Shares of Canadian e-commerce giant Shopify (TSX:SHOP)(NASDAQ:SHOP) have been down in the dumps this year, as tech stocks as a whole have been under pressure recently. While Shopify has generated strong growth over the years, investors have become concerned with high valuations in the tech sector.
In Q4 2025, Shopify reported 31% revenue growth and its free cash flow margin was an impressive 19%. It was the 10th straight quarter where its free cash flow margin was in double-digits. For the first quarter of 2026, the company continues to expect its revenue growth to be in the low-30s, as Shopify's business remains resilient.
The biggest problem with Shopify stock these days is valuation. It's one of the most expensive stocks on the TSX, with a market cap of more than $200 billion. It's trading at 13 times revenue and its price-to-earnings multiple is over 120.
It reports earnings early next month, and a strong showing there could give the stock a much-needed boost. Currently, it's trading below its short-term and long-term moving averages, as even technical indicators don't suggest the stock will turn its fortunes around just yet; Shopify desperately needs a catalyst.

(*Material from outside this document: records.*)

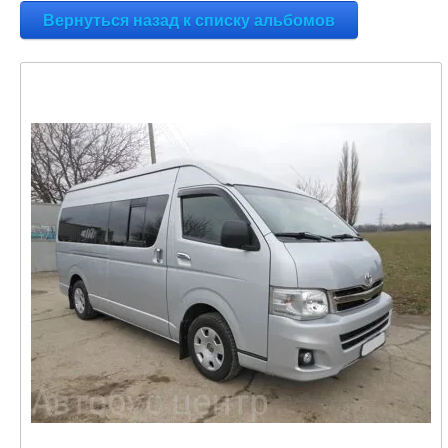
Вернуться назад к списку альбомов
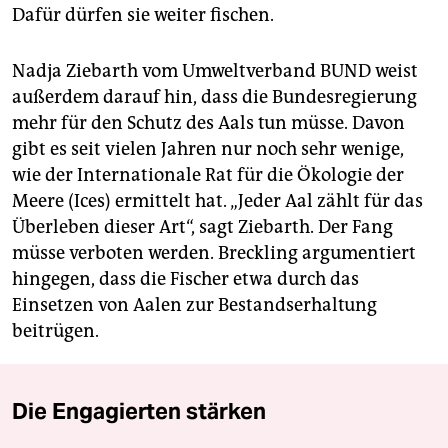
Dafür dürfen sie weiter fischen.
Nadja Ziebarth vom Umweltverband BUND weist
außerdem darauf hin, dass die Bundesregierung
mehr für den Schutz des Aals tun müsse. Davon
gibt es seit vielen Jahren nur noch sehr wenige,
wie der Internationale Rat für die Ökologie der
Meere (Ices) ermittelt hat. „Jeder Aal zählt für das
Überleben dieser Art“, sagt Ziebarth. Der Fang
müsse verboten werden. Breckling argumentiert
hingegen, dass die Fischer etwa durch das
Einsetzen von Aalen zur Bestandserhaltung
beitrügen.
Die Engagierten stärken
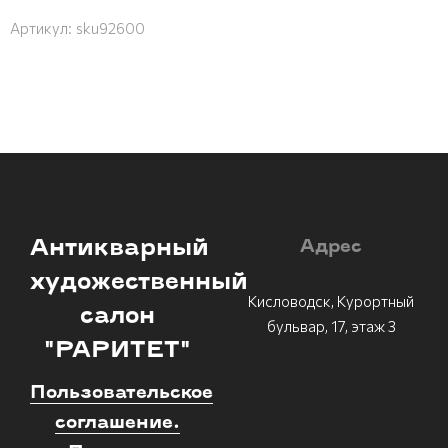
Артикул:
sku92600
Антикварный
Адрес
художественный
Кисловодск, Курортный
салон
бульвар, 17, этаж 3
"РАРИТЕТ"
Пользовательское
соглашение.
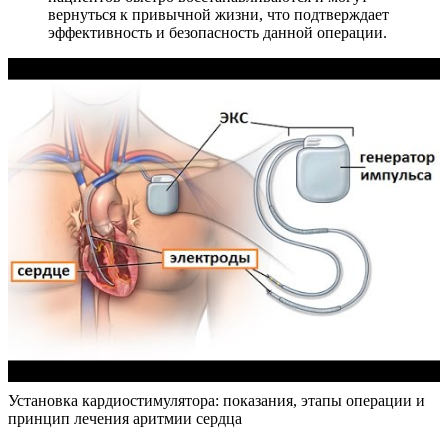
вернуться к привычной жизни, что подтверждает
эффективность и безопасность данной операции.
Установка кардиостимулятора: показания, этапы операции и
принцип лечения аритмии сердца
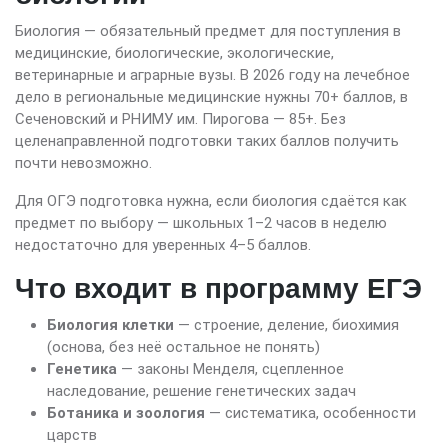
Биология — обязательный предмет для поступления в
медицинские, биологические, экологические,
ветеринарные и аграрные вузы. В 2026 году на лечебное
дело в региональные медицинские нужны 70+ баллов, в
Сеченовский и РНИМУ им. Пирогова — 85+. Без
целенаправленной подготовки таких баллов получить
почти невозможно.
Для ОГЭ подготовка нужна, если биология сдаётся как
предмет по выбору — школьных 1–2 часов в неделю
недостаточно для уверенных 4–5 баллов.
Что входит в программу ЕГЭ
Биология клетки
— строение, деление, биохимия
(основа, без неё остальное не понять)
Генетика
— законы Менделя, сцепленное
наследование, решение генетических задач
Ботаника и зоология
— систематика, особенности
царств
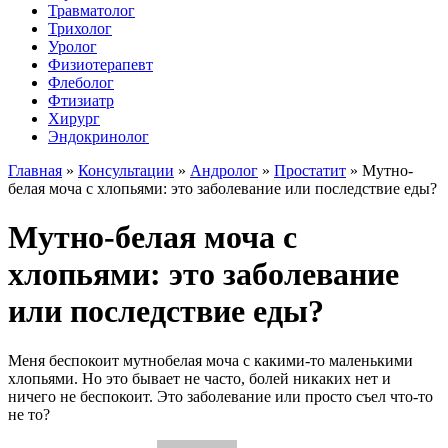
Травматолог
Трихолог
Уролог
Физиотерапевт
Флеболог
Фтизиатр
Хирург
Эндокринолог
Главная
»
Консультации
»
Андролог
»
Простатит
»
Мутно-
белая моча с хлопьями: это заболевание или последствие еды?
Мутно-белая моча с
хлопьями: это заболевание
или последствие еды?
Меня беспокоит мутнобелая моча с какими-то маленькими
хлопьями. Но это бывает не часто, болей никаких нет и
ничего не беспокоит. Это заболевание или просто съел что-то
не то?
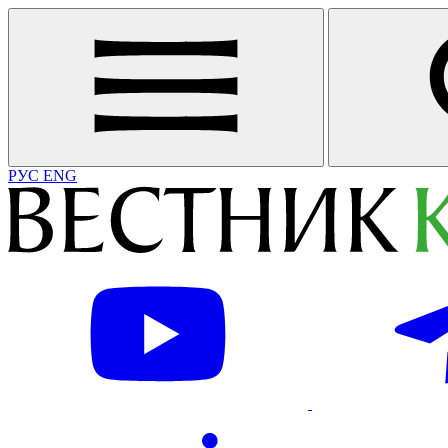
РУС
ENG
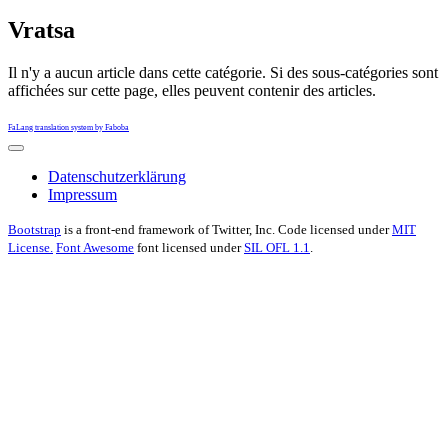
Vratsa
Il n'y a aucun article dans cette catégorie. Si des sous-catégories sont
affichées sur cette page, elles peuvent contenir des articles.
FaLang translation system by Faboba
Datenschutzerklärung
Impressum
Bootstrap
is a front-end framework of Twitter, Inc. Code licensed under
MIT
License.
Font Awesome
font licensed under
SIL OFL 1.1
.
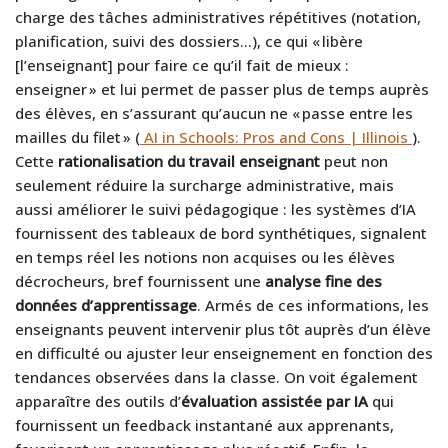
charge des tâches administratives répétitives (notation,
planification, suivi des dossiers…), ce qui « libère
[l’enseignant] pour faire ce qu’il fait de mieux :
enseigner » et lui permet de passer plus de temps auprès
des élèves, en s’assurant qu’aucun ne « passe entre les
mailles du filet » (
AI in Schools: Pros and Cons | Illinois
).
Cette
rationalisation du travail enseignant
peut non
seulement réduire la surcharge administrative, mais
aussi améliorer le suivi pédagogique : les systèmes d’IA
fournissent des tableaux de bord synthétiques, signalent
en temps réel les notions non acquises ou les élèves
décrocheurs, bref fournissent une
analyse fine des
données d’apprentissage
. Armés de ces informations, les
enseignants peuvent intervenir plus tôt auprès d’un élève
en difficulté ou ajuster leur enseignement en fonction des
tendances observées dans la classe. On voit également
apparaître des outils d’
évaluation assistée par IA
qui
fournissent un feedback instantané aux apprenants,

But while the stock is down big this year, investors shouldn't conclude that it's cheap. It's still far from its 52-week low of $111.06. And with high revenue and earnings multiples, it may still have more room to fall lower if its earnings numbers fall short of expectations. Taking a wait-and-see approach heading into earnings might be the best option right now, given the question marks surrounding the business today.